The Nature Principle - Reconnecting with Life in a Virtual Age.
This New Nature Movement taps into the restorative powers of the natural world to boost mental acuity and creativity; promote health and wellness; build smarter and more sustainable businesses, communities, and economies; and ultimately strengthen human bonds. Supported by groundbreaking research, anecdotal evidence, and compelling personal stories, Louv offers renewed optimism while challenging us to rethink the way we live.

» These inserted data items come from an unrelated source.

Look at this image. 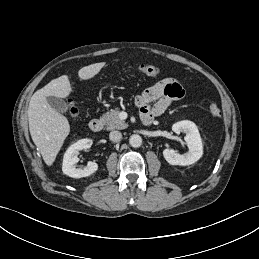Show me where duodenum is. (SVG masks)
Wrapping results in <instances>:
<instances>
[{
  "label": "duodenum",
  "instance_id": "obj_1",
  "mask_svg": "<svg viewBox=\"0 0 259 259\" xmlns=\"http://www.w3.org/2000/svg\"><path fill=\"white\" fill-rule=\"evenodd\" d=\"M144 123H150L152 119L149 118H142ZM103 128V121L99 118L92 119L90 122V129L93 132H99Z\"/></svg>",
  "mask_w": 259,
  "mask_h": 259
}]
</instances>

Last Child in the Woods - Saving our Children from Nature Deficit Disorder
Richard Louv was the first to identify a phenomenon we all knew existed but couldn't quite articulate: nature-deficit disorder. His book Last Child in the Woods created a national conversation about the disconnection between children and nature, and his message has galvanized an international movement. Now, three years after its initial publication, we have reached a tipping point, with Leave No Child Inside initiatives adopted in at least 30 regions within 21 states, and in Canada, Holland, Australia, and Great Britain.
12x12 - a one-room cabin off the grid and beyond the American dream.
Why would a successful American physician choose to live in a twelve-foot-by-twelve-foot cabin without running water or electricity? To find out, writer and activist William Powers visited Dr. Jackie Benton in rural North Carolina. No Name Creek gurgled through Benton’s permaculture farm, and she stroked honeybees’ wings as she shared her wildcrafter philosophy of living on a planet in crisis. Powers, just back from a decade of international aid work, then accepted Benton’s offer to stay at the cabin for a season while she traveled. There, he befriended her eclectic neighbors — organic farmers, biofuel brewers, eco-developers — and discovered a sustainable but imperiled way of life.
Whether you’re a first-time camper or a veteran backpacker befuddled by the challenges of carting a brood—and all the requisite gear—into the great outdoors, here you’ll find all the tips and tools you need to plan the perfect nature adventure with your family. Humorous and irreverent, yet always authoritative, this guide to camping with kids, from babies through pre-teens, is filled with checklists, smart tips, recipes, games, activities, and art projects. Helen Olsson, a seasoned camper and mother of three, shares lessons learned over the years of nature outings with her own family. Learn the basics of family camping, from choosing a destination and packing gear to setting up a campsite and keeping little ones safe. Create the perfect camp menu with simple and tasty recipe ideas. Discover foolproof tips and tactics for keeping kids happy and entertained while hiking. Explore nature through clever and creative camp arts and craft projects. This guide is your game plan to unplugging from the digital world and connecting your kids to nature. Whether it’s roasting marshmallows around a crackling campfire or stretching out on a camp mat to gaze at the stars, the memories you’ll be making will last a lifetime.